Work through the data and say how many lines contain "package". The number alone is the answer.

Modification records
####################

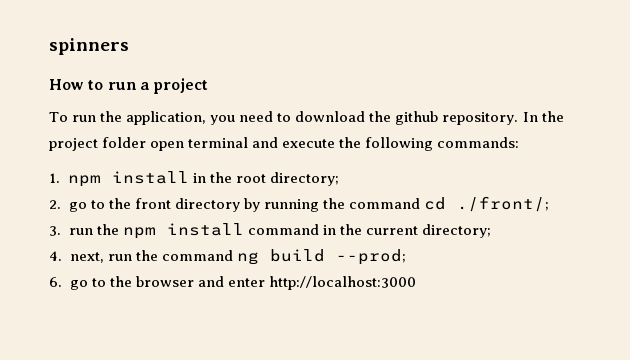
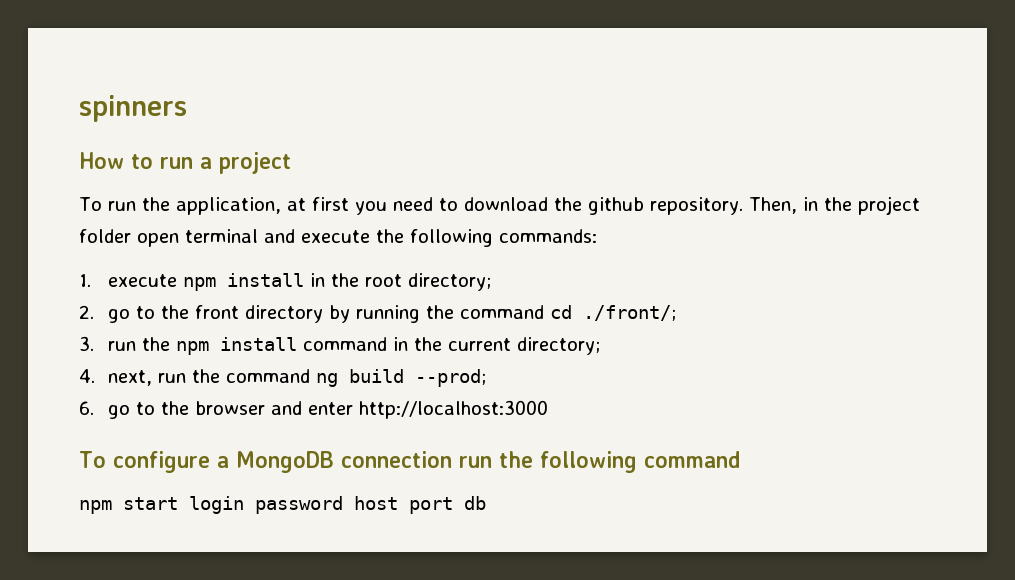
(207, 118) none -> [286,197,349,211] at first
[522,112,538,122] In -> [748,197,818,214] Then, in
(60, 178) none -> [108,274,178,287] execute
(416, 283) none -> [79,451,741,473] [79,496,486,514] // To configure a MongoDB connection run the following command // npm start login password host port db

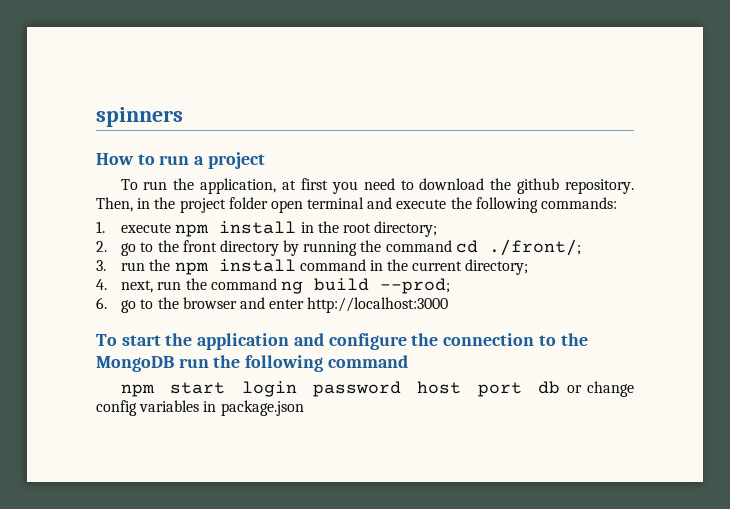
[112,451,452,473] configure a MongoDB connection -> [121,333,588,350] [96,356,174,372] start the application and configure the connection to the MongoDB
(486, 503) none -> [566,381,634,397] [96,400,304,416] or change config variables in package.json

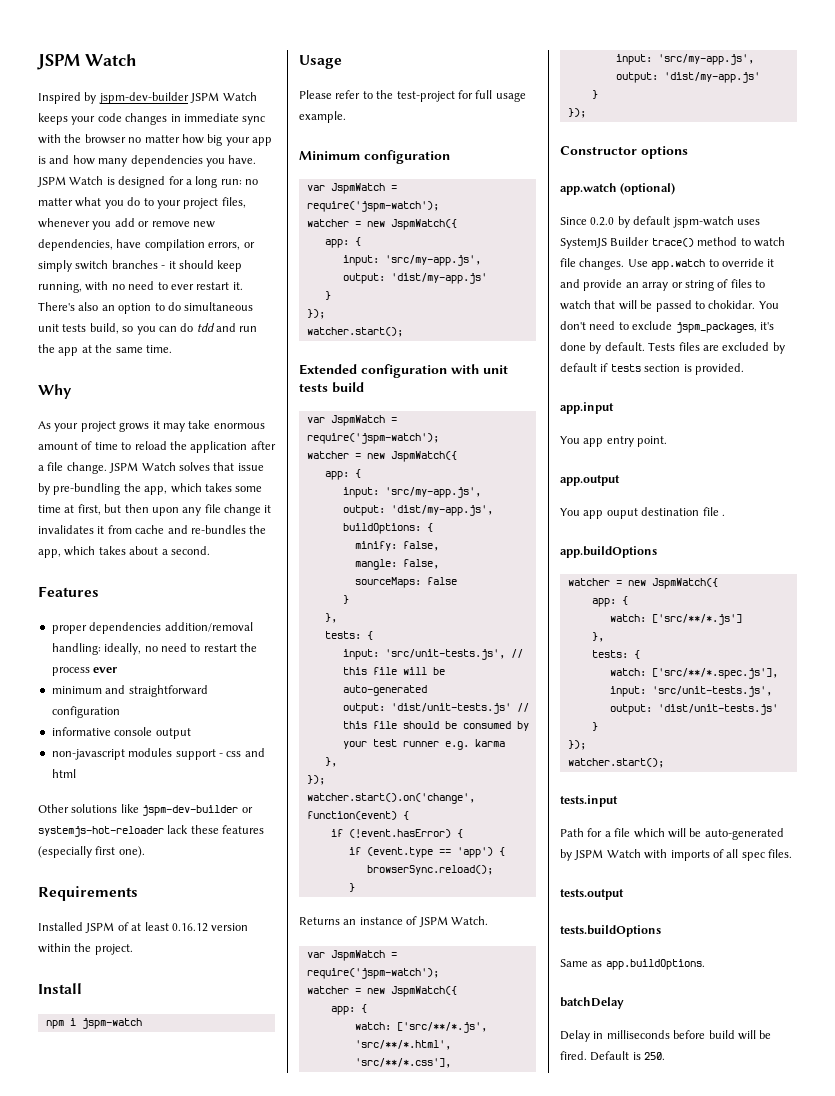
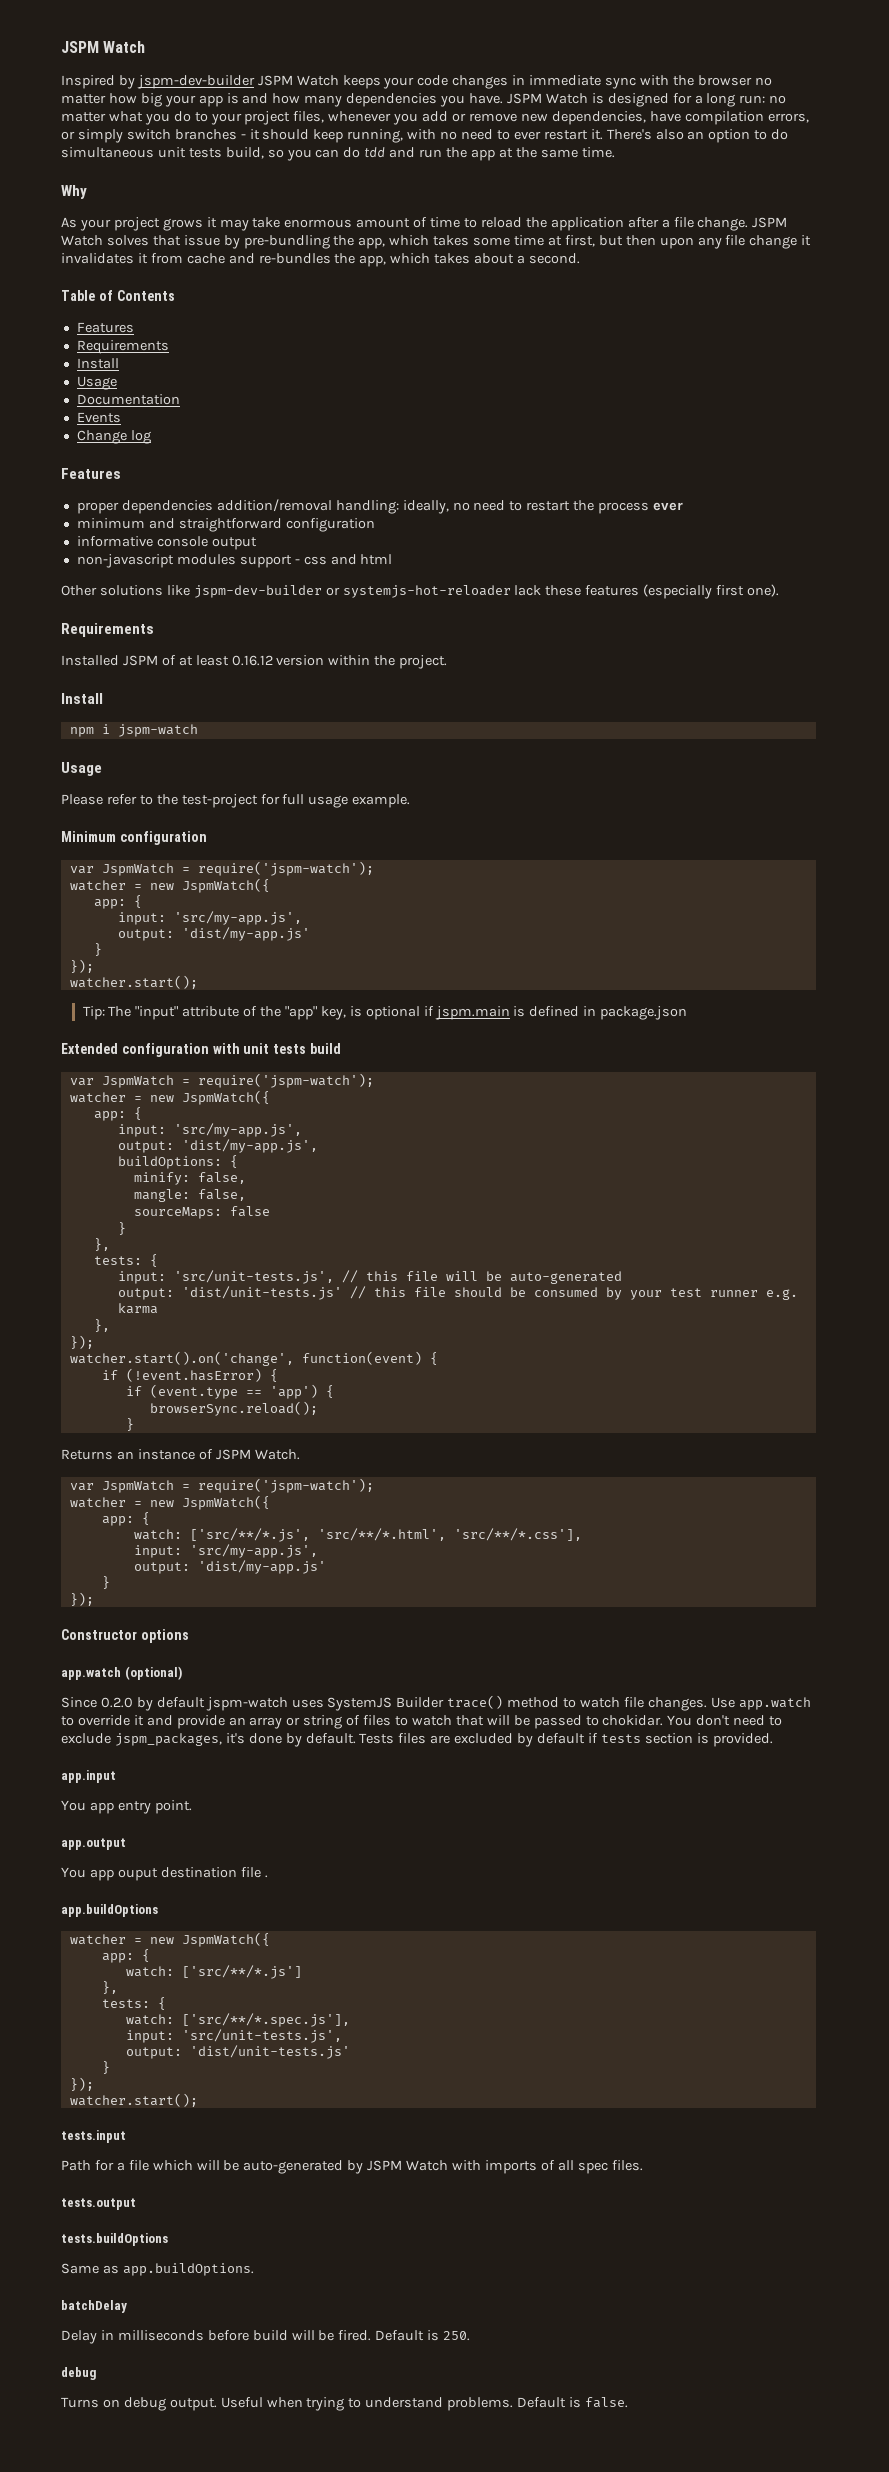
(210, 550) none -> [61,290,175,301] [76,322,134,333] [76,340,169,354] [76,358,119,369] [76,376,117,390] [76,394,180,405] [76,412,121,423] [76,430,151,444] // Table of Contents // Features // Requirements // Install // Usage // Documentation // Events // Change log
(403, 332) none -> [82,1006,688,1020] // Tip: The "input" attribute of the "app" key, is optional if jspm.main is defined in package.json
(666, 1056) none -> [61,2367,96,2380] [61,2397,628,2411] // debug // Turns on debug output. Useful when trying to understand problems. Default is false.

####################

Result for this task:
2